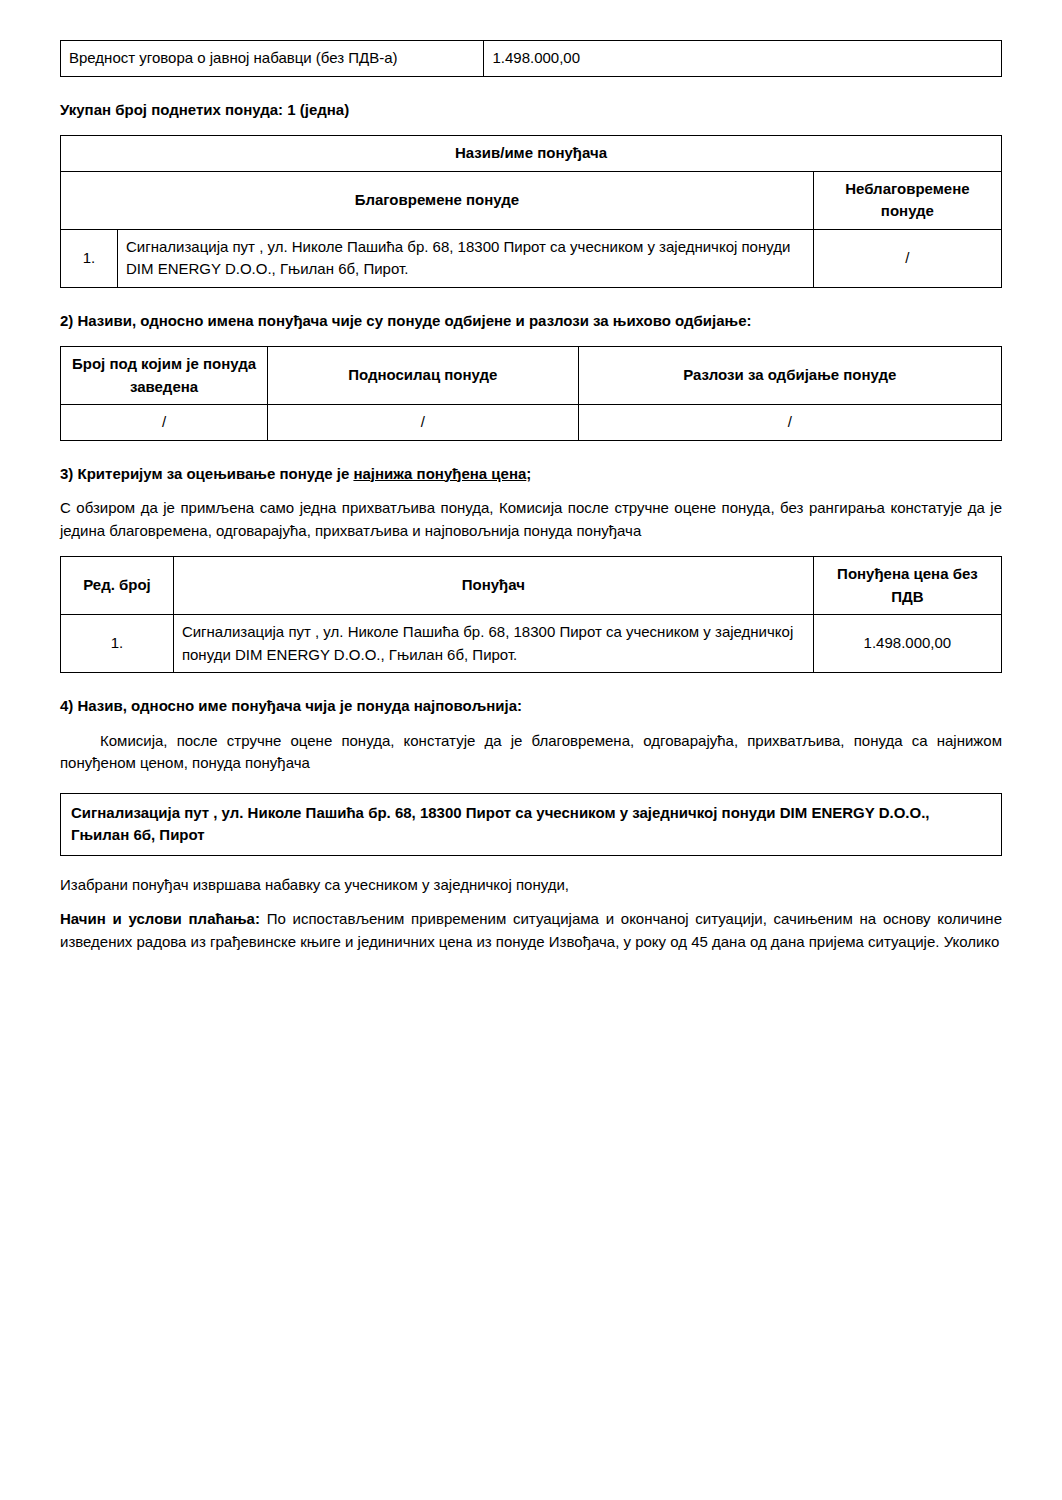| Вредност уговора о јавној набавци (без ПДВ-а) | 1.498.000,00 |
Укупан број поднетих понуда: 1 (једна)
| Назив/име понуђача |
| --- |
| Благовремене понуде | Неблаговремене понуде |
| 1. | Сигнализација пут , ул. Николе Пашића бр. 68, 18300 Пирот са учесником у заједничкој понуди DIM ENERGY D.O.O., Гњилан 6б, Пирот. | / |
2) Називи, односно имена понуђача чије су понуде одбијене и разлози за њихово одбијање:
| Број под којим је понуда заведена | Подносилац понуде | Разлози за одбијање понуде |
| --- | --- | --- |
| / | / | / |
3) Критеријум за оцењивање понуде је најнижа понуђена цена;
С обзиром да је примљена само једна прихватљива понуда, Комисија после стручне оцене понуда, без рангирања констатује да је једина благовремена, одговарајућа, прихватљива и најповољнија понуда понуђача
| Ред. број | Понуђач | Понуђена цена без ПДВ |
| --- | --- | --- |
| 1. | Сигнализација пут , ул. Николе Пашића бр. 68, 18300 Пирот са учесником у заједничкој понуди DIM ENERGY D.O.O., Гњилан 6б, Пирот. | 1.498.000,00 |
4) Назив, односно име понуђача чија је понуда најповољнија:
Комисија, после стручне оцене понуда, констатује да је благовремена, одговарајућа, прихватљива, понуда са најнижом понуђеном ценом, понуда понуђача
Сигнализација пут , ул. Николе Пашића бр. 68, 18300 Пирот са учесником у заједничкој понуди DIM ENERGY D.O.O., Гњилан 6б, Пирот
Изабрани понуђач извршава набавку са учесником у заједничкој понуди,
Начин и услови плаћања: По испостављеним привременим ситуацијама и окончаној ситуацији, сачињеним на основу количине изведених радова из грађевинске књиге и јединичних цена из понуде Извођача, у року од 45 дана од дана пријема ситуације. Уколико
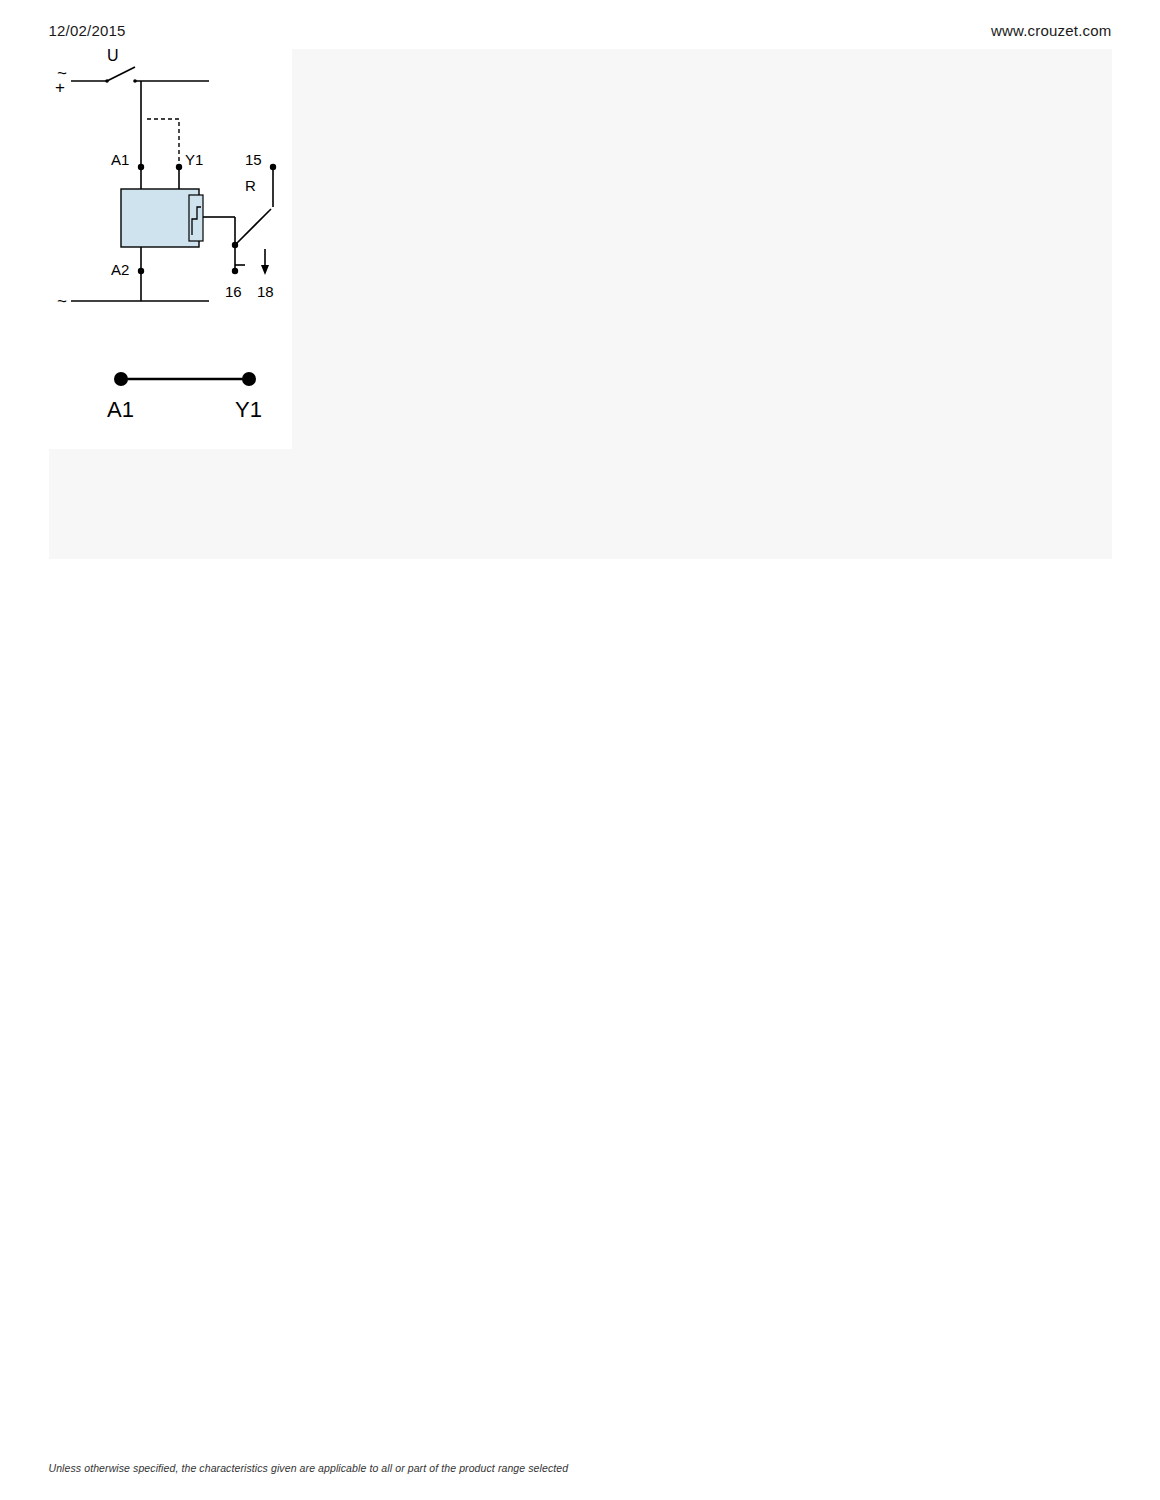12/02/2015
www.crouzet.com
~ + ~ U A1 Y1 15 A2 R 16 18 A1 Y1
Unless otherwise specified, the characteristics given are applicable to all or part of the product range selected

========================================================================

> Assignment: Where a line of the material holds the word "оцене", copy that line.

> Solution to this exercise:
С обзиром да је примљена само једна прихватљива понуда, Комисија после стручне оцене понуда, без рангирања констатује да је једина благовремена, одговарајућа, прихватљива и најповољнија понуда понуђача
Комисија, после стручне оцене понуда, констатује да је благовремена, одговарајућа, прихватљива, понуда са најнижом понуђеном ценом, понуда понуђача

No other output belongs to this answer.